German breweries also have access to a wide variety of high-quality equipment. Stortebeker’s dealcoholization equipment is made by Corosys in Hofheim near Frankfurt, and there are plenty of other options, including kits made by GEA, based in Dusseldorf, and API Schmidt-Bretten in Baden-Württemberg. It’s not cheap: The British brewery Adnams, for example, spent £500,000 ($600,000) on GEA’s AromaPlus Membrane Dealcoholization Unit after seeing it in action at Andechs, just outside Munich, in 2018.
Researchers in Germany are also leading the way in the understanding of non-alcoholic beer. Palmer is part of a team investigating flavor stability and colloidal stability (a beer’s ability to remain in the same form, visibly and texturally, despite external changes in temperature) in non-alcoholic beer, funded by the German Federal Ministry for Energy and Climate Change. The aim is to broaden knowledge in the brewing industry by looking into unexplored areas: “As far as we know, there’s not been anything published on this [area] before,” Palmer says.
From Sport to Export
German non-alcoholic beer has often been as imaginatively marketed as it is researched and brewed. Erdinger is a good example: Its alcohol-free wheat beer (advertised as “The Sporty Thirst Quencher”) is promoted as a key part of a healthy lifestyle, most notably in the promotion of the Erdinger Active TEAM, a group of triathletes sponsored by the brewery and clad in fetching blue lycra.
That Erdinger Alkoholfrei is a healthy choice has proven a compelling message. “That has been the key for the success of the product,” says Felix Durchdewald, head of sales and marketing at Erdinger. “Nobody had done that before.” Plenty have done it since, however, and the idea of a non-alcoholic beer after sporting activity has become part of ordinary German life.
Erdinger has also discovered that non-alcoholic beer has a different market from its full-strength counterpart. “They’re actually two completely different markets,” says Durchdewald.

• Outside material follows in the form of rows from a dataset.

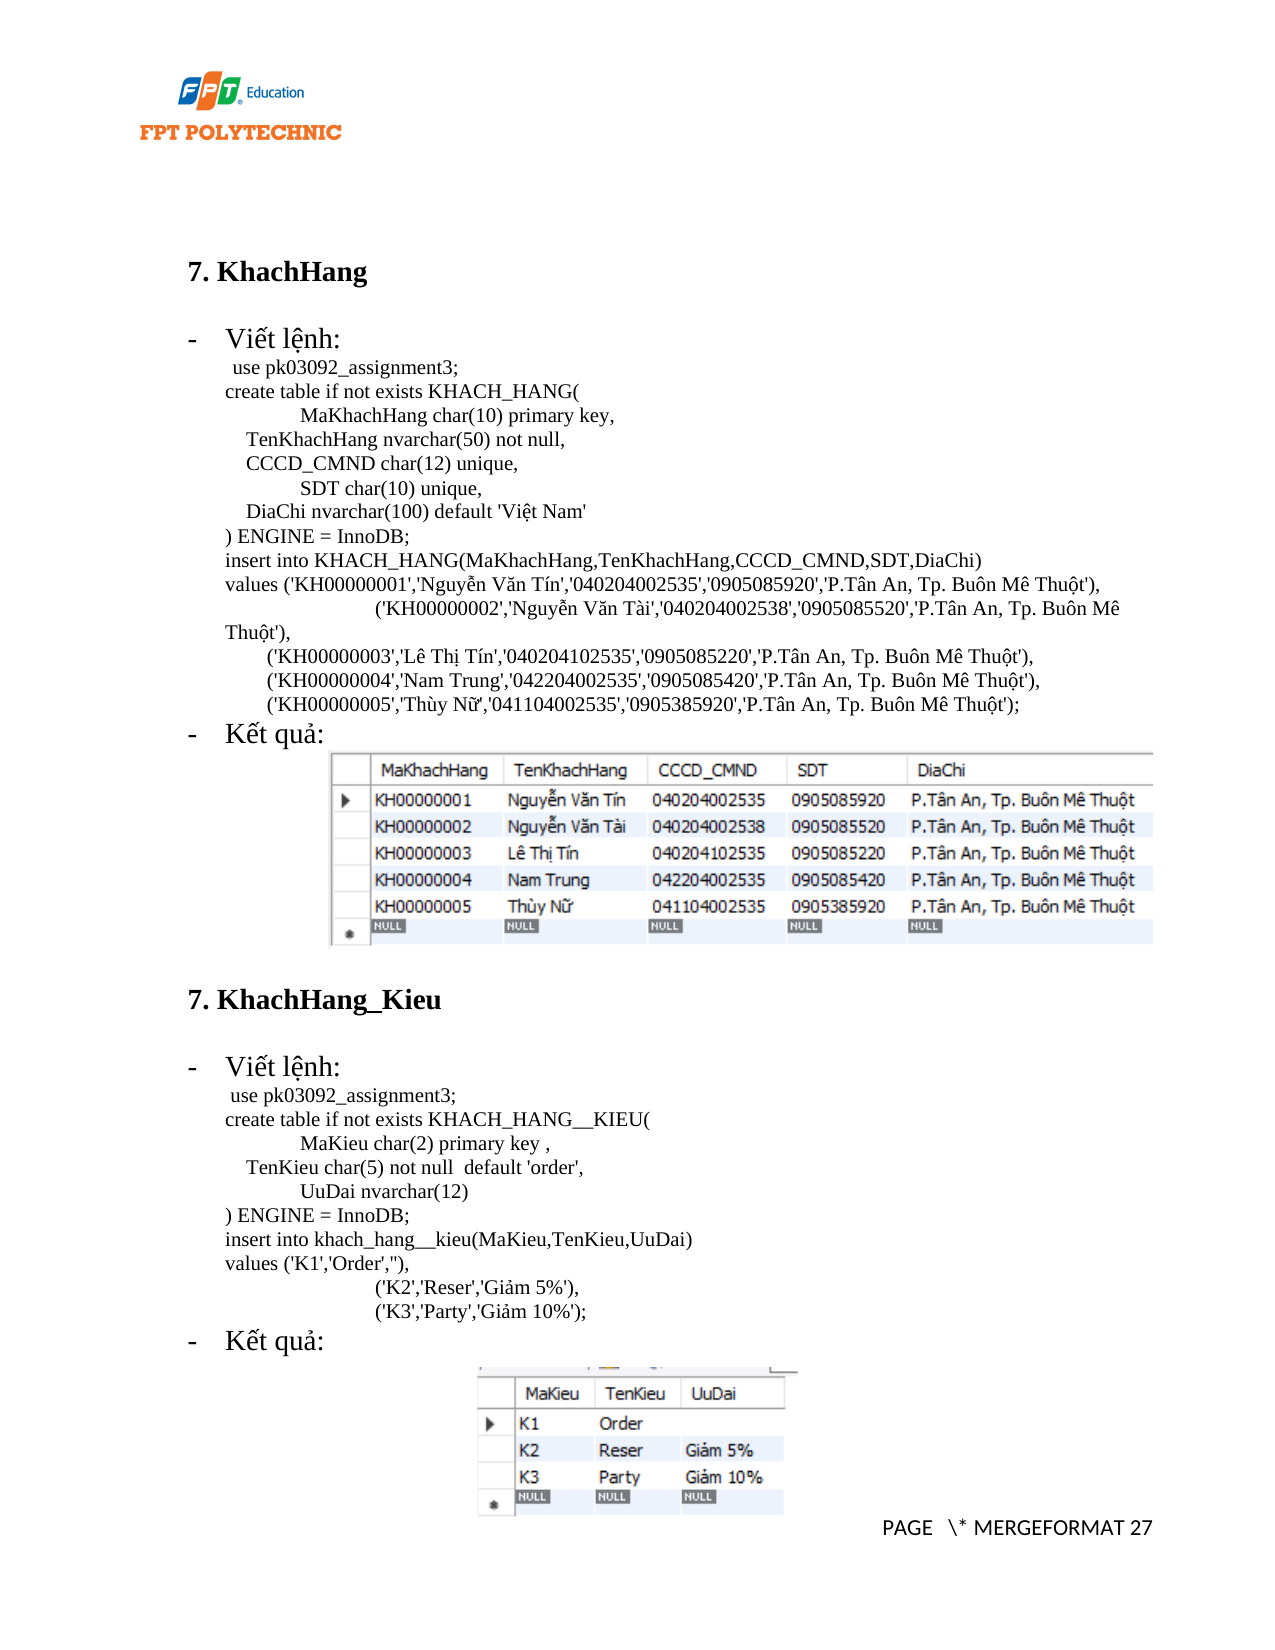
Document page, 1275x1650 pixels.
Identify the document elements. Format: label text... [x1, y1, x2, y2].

text CCCD_CMND char(12) unique, [225, 451, 1153, 475]
picture [477, 1367, 798, 1523]
text create table if not exists KHACH_HANG__KIEU( [225, 1107, 1153, 1131]
list Kết quả: [187, 716, 1153, 749]
text ('K3','Party','Giảm 10%'); [225, 1299, 1153, 1323]
text ) ENGINE = InnoDB; [225, 1203, 1153, 1227]
list Viết lệnh: [187, 322, 1153, 355]
text ('KH00000002','Nguyễn Văn Tài','040204002538','0905085520','P.Tân An, Tp. Buôn Mê Thuột'), [225, 596, 1153, 644]
text use pk03092_assignment3; [225, 355, 1153, 379]
text 7. KhachHang_Kieu [187, 982, 1153, 1016]
text DiaChi nvarchar(100) default 'Việt Nam' [225, 499, 1153, 523]
text 7. KhachHang [187, 254, 1153, 288]
text MaKieu char(2) primary key , [225, 1131, 1153, 1155]
text values ('KH00000001','Nguyễn Văn Tín','040204002535','0905085920','P.Tân An, Tp. Buôn Mê Thuột'), [225, 572, 1153, 596]
text insert into KHACH_HANG(MaKhachHang,TenKhachHang,CCCD_CMND,SDT,DiaChi) [225, 548, 1153, 572]
text SDT char(10) unique, [225, 475, 1153, 499]
text use pk03092_assignment3; [225, 1083, 1153, 1107]
text TenKhachHang nvarchar(50) not null, [225, 427, 1153, 451]
text MaKhachHang char(10) primary key, [225, 403, 1153, 427]
text ('K2','Reser','Giảm 5%'), [225, 1275, 1153, 1299]
text insert into khach_hang__kieu(MaKieu,TenKieu,UuDai) [225, 1227, 1153, 1251]
text ('KH00000004','Nam Trung','042204002535','0905085420','P.Tân An, Tp. Buôn Mê Thuột'), [225, 668, 1153, 692]
list Viết lệnh: [187, 1049, 1153, 1083]
text ('KH00000003','Lê Thị Tín','040204102535','0905085220','P.Tân An, Tp. Buôn Mê Thuột'), [225, 644, 1153, 668]
text UuDai nvarchar(12) [225, 1179, 1153, 1203]
text values ('K1','Order',''), [225, 1251, 1153, 1275]
text ) ENGINE = InnoDB; [225, 523, 1153, 548]
picture [107, 57, 369, 158]
text TenKieu char(5) not null default 'order', [225, 1155, 1153, 1179]
text ('KH00000005','Thùy Nữ','041104002535','0905385920','P.Tân An, Tp. Buôn Mê Thuột'); [225, 692, 1153, 716]
text create table if not exists KHACH_HANG( [225, 379, 1153, 403]
picture [328, 750, 1154, 949]
list Kết quả: [187, 1323, 1153, 1357]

More women drink the non-alcoholic, he says, although still fewer than they’d like. New products, flavored with grapefruit and lemon, were introduced to tackle that and “it worked very well.”

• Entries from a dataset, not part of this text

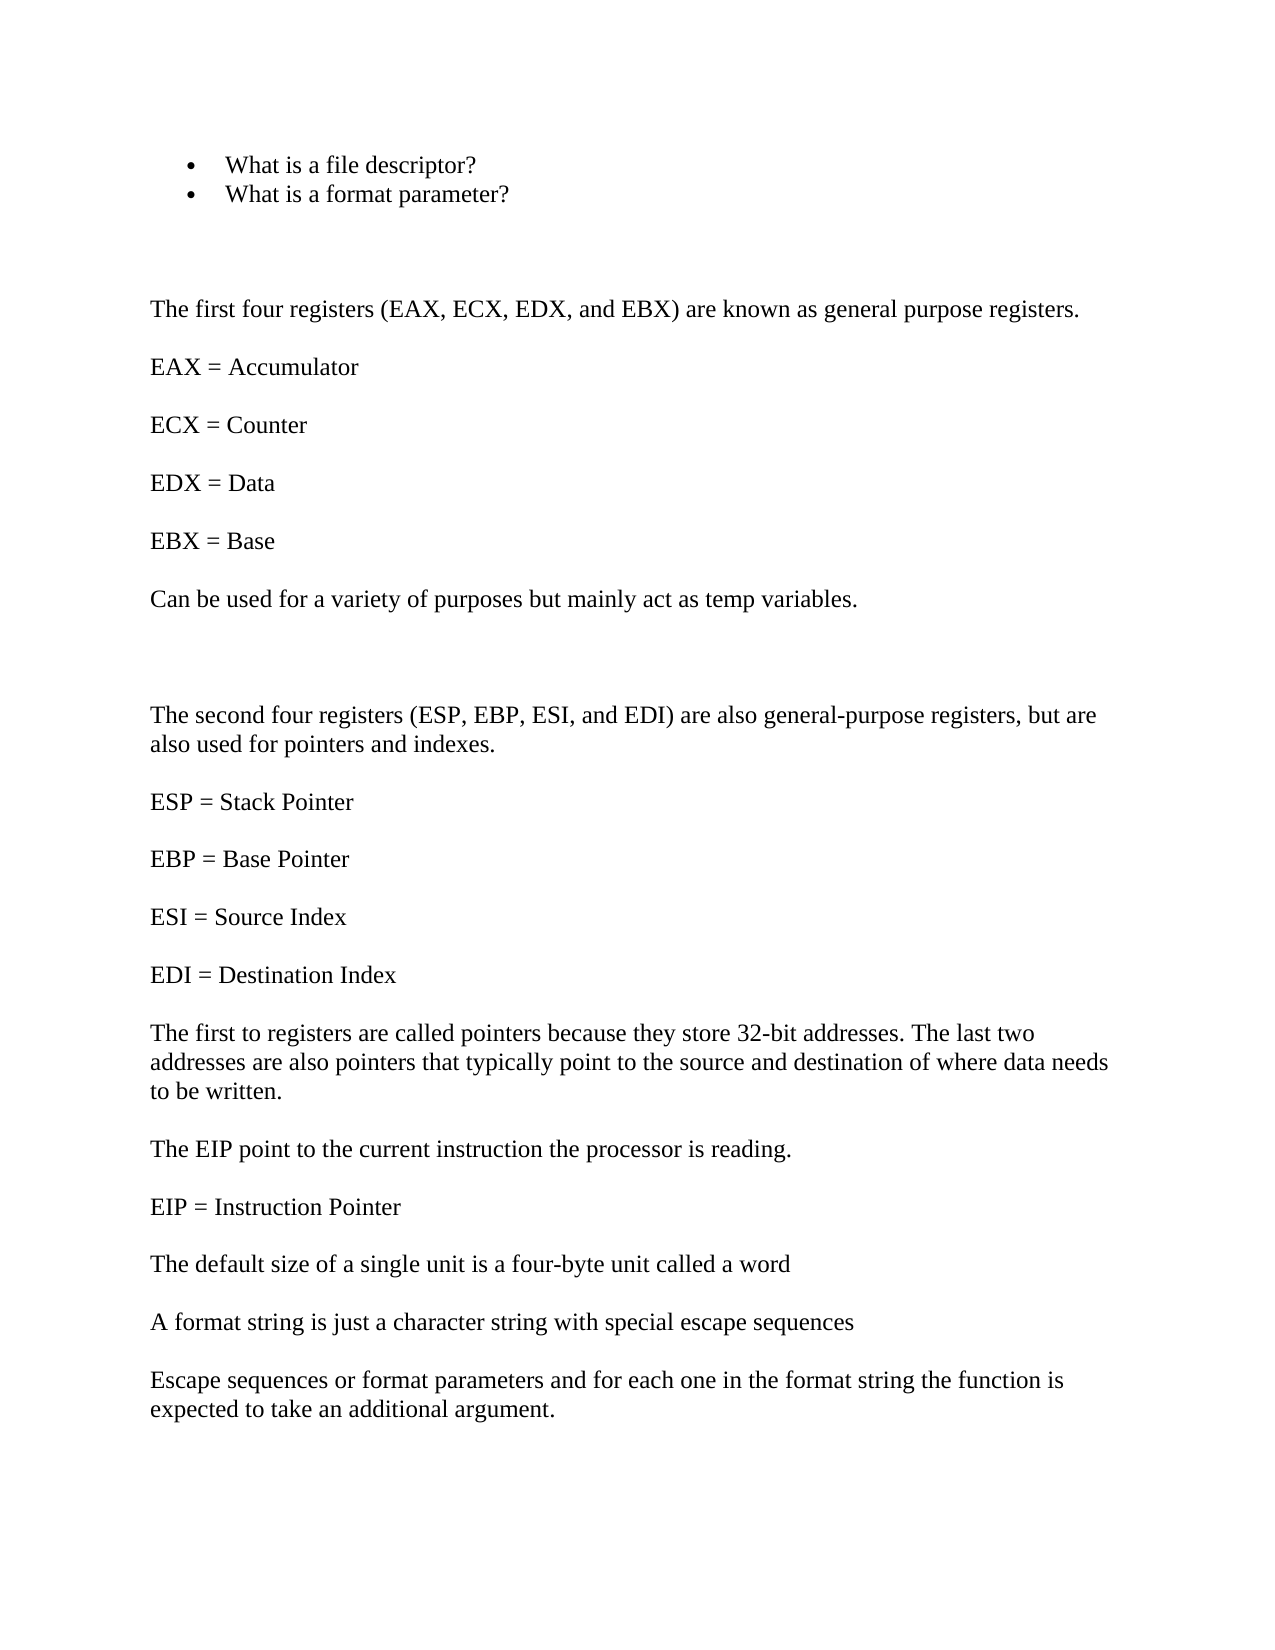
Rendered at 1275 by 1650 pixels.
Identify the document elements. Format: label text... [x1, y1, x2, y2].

text ESP = Stack Pointer [150, 787, 1125, 815]
text Escape sequences or format parameters and for each one in the format string the function is expected to take an additional argument. [150, 1365, 1125, 1423]
text EBP = Base Pointer [150, 844, 1125, 873]
list What is a format parameter? [187, 179, 1125, 207]
text The second four registers (ESP, EBP, ESI, and EDI) are also general-purpose registers, but are also used for pointers and indexes. [150, 700, 1125, 757]
text A format string is just a character string with special escape sequences [150, 1307, 1125, 1336]
list What is a file descriptor? [187, 150, 1125, 179]
text The first to registers are called pointers because they store 32-bit addresses. The last two addresses are also pointers that typically point to the source and destination of where data needs to be written. [150, 1018, 1125, 1104]
text ECX = Counter [150, 410, 1125, 439]
text EDX = Data [150, 468, 1125, 497]
text EBX = Base [150, 526, 1125, 555]
text ESI = Source Index [150, 902, 1125, 931]
text Can be used for a variety of purposes but mainly act as temp variables. [150, 584, 1125, 613]
text EIP = Instruction Pointer [150, 1192, 1125, 1220]
text The first four registers (EAX, ECX, EDX, and EBX) are known as general purpose registers. [150, 294, 1125, 323]
text The default size of a single unit is a four-byte unit called a word [150, 1249, 1125, 1278]
text EDI = Destination Index [150, 960, 1125, 989]
text EAX = Accumulator [150, 352, 1125, 381]
text The EIP point to the current instruction the processor is reading. [150, 1134, 1125, 1162]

New entrants are finding different ways to snare customers. In Berlin, evolving attitudes on alcohol have helped BRLO to build their own brand, Naked. It’s now their best-selling bottled beer. “On top of the rising quality of non-alcoholic beer, there’s been a mindset change [among German consumers] about drinking alcohol,” says head brewer and co-founder Michael Lembke. Not surprisingly, a new BRLO non-alcoholic beer is in planning, he says.
Quality has also been crucial in Lucky Saint’s success in the UK. Made at a historic Bavarian brewery — founder Luke Boase won’t say which one — Lucky Saint is an unfiltered pale lager that, in terms of flavor and texture, is strikingly close to a “normal” beer. It’s a tribute to the quality of German brewing: “I spent two years working with six different breweries in three countries in Europe before finding our brewer in Bavaria,” he says.

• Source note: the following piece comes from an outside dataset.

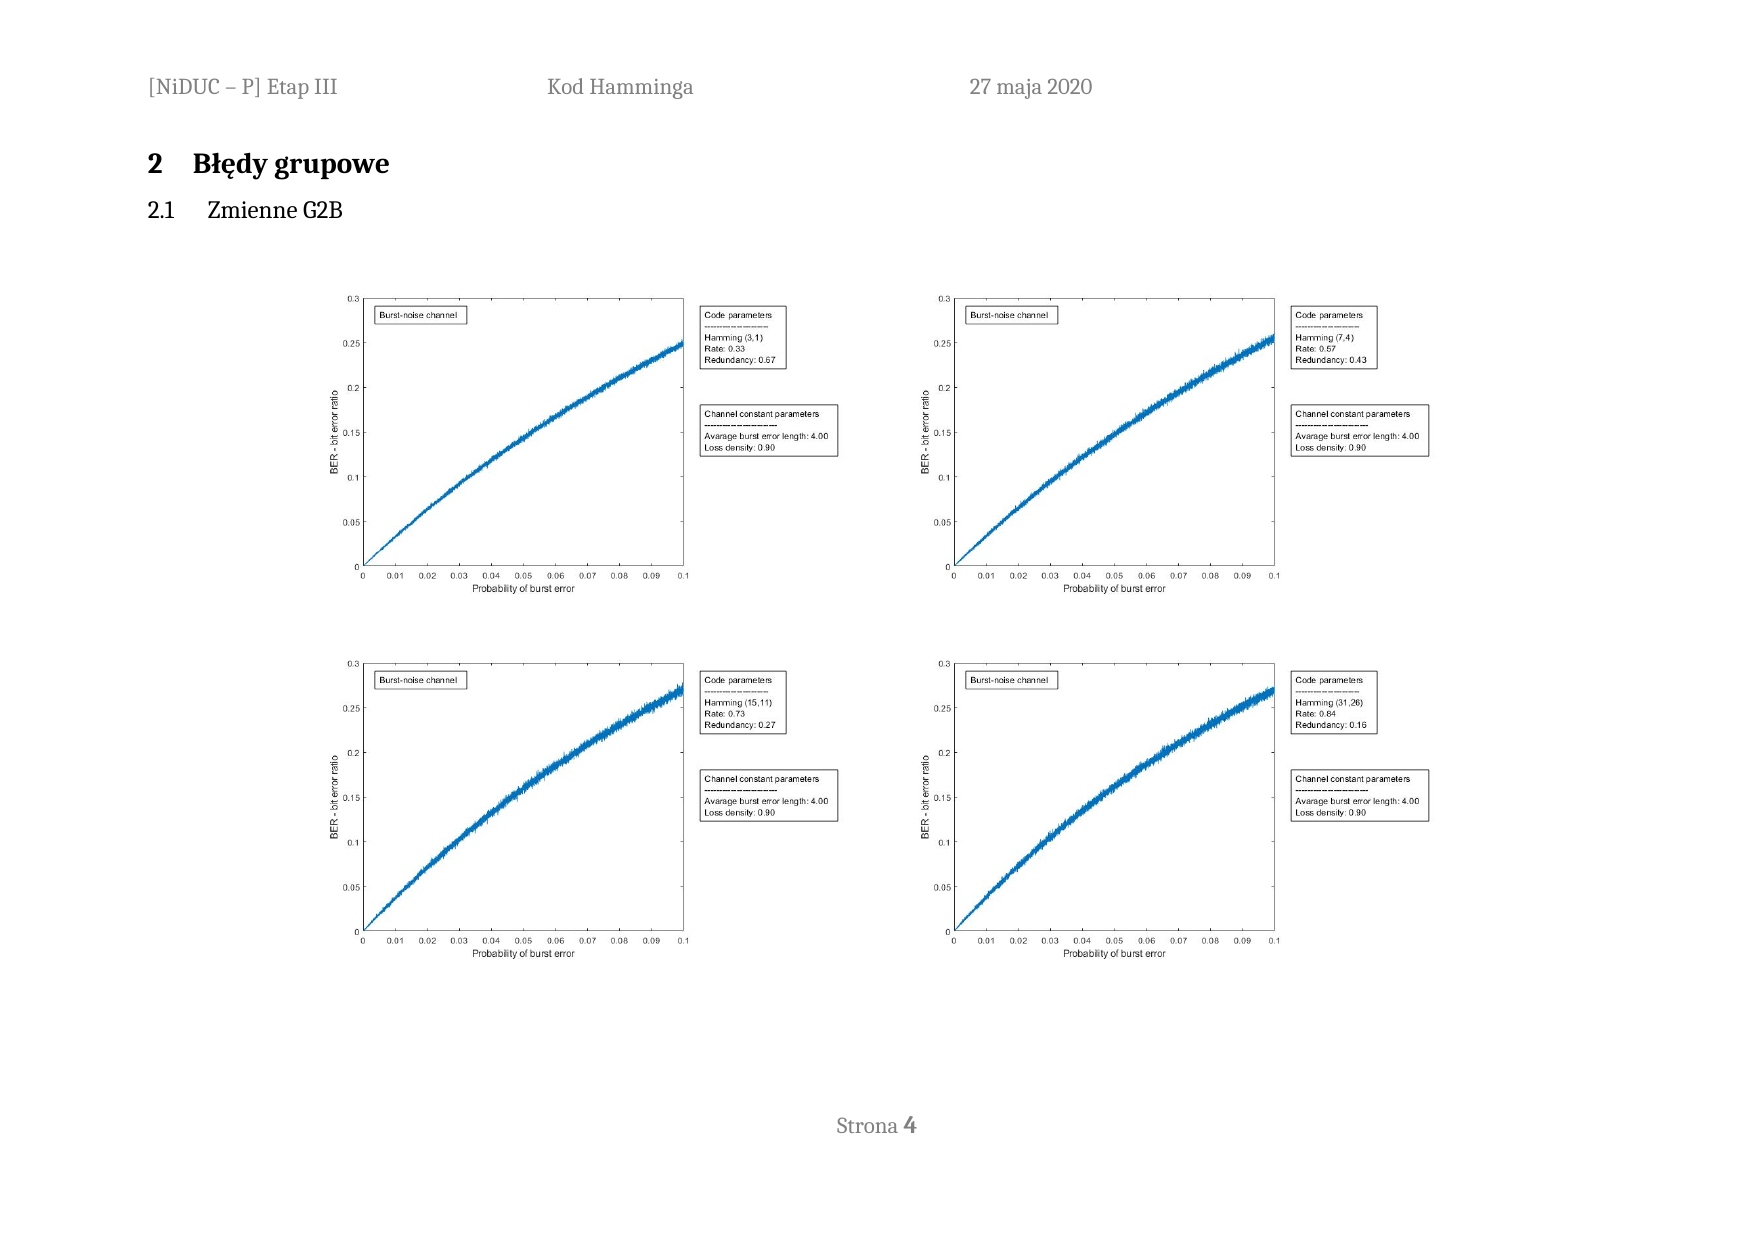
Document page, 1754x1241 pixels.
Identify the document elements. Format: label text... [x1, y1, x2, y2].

The German non-alcoholic market becomes more competitive by the day, and minds are increasingly turning toward export. There are already a number of German brands available in the U.S., including Erdinger and BRLO’s Naked, but more are surely on their way. Stortebeker is actively exploring its options in terms of import partners, Reineke says.
There are fresh challenges in Germany, too, such as the growing popularity of 0.0 percent beers made by Heineken and Carlsberg. German brewers can’t use flavorings to pep up entirely dealcoholized beers, but Reineke is ready to tackle the issue. “It’s been pushed by the big guys, and it’s going to be a really big thing, even if I as a scientist think it doesn’t make any sense,” he says. “It’s going to be a lot of R&D for us. We’ll have to go the technological route.”
Given the leaps and bounds made by German brewers in recent years, you wouldn’t bet against them.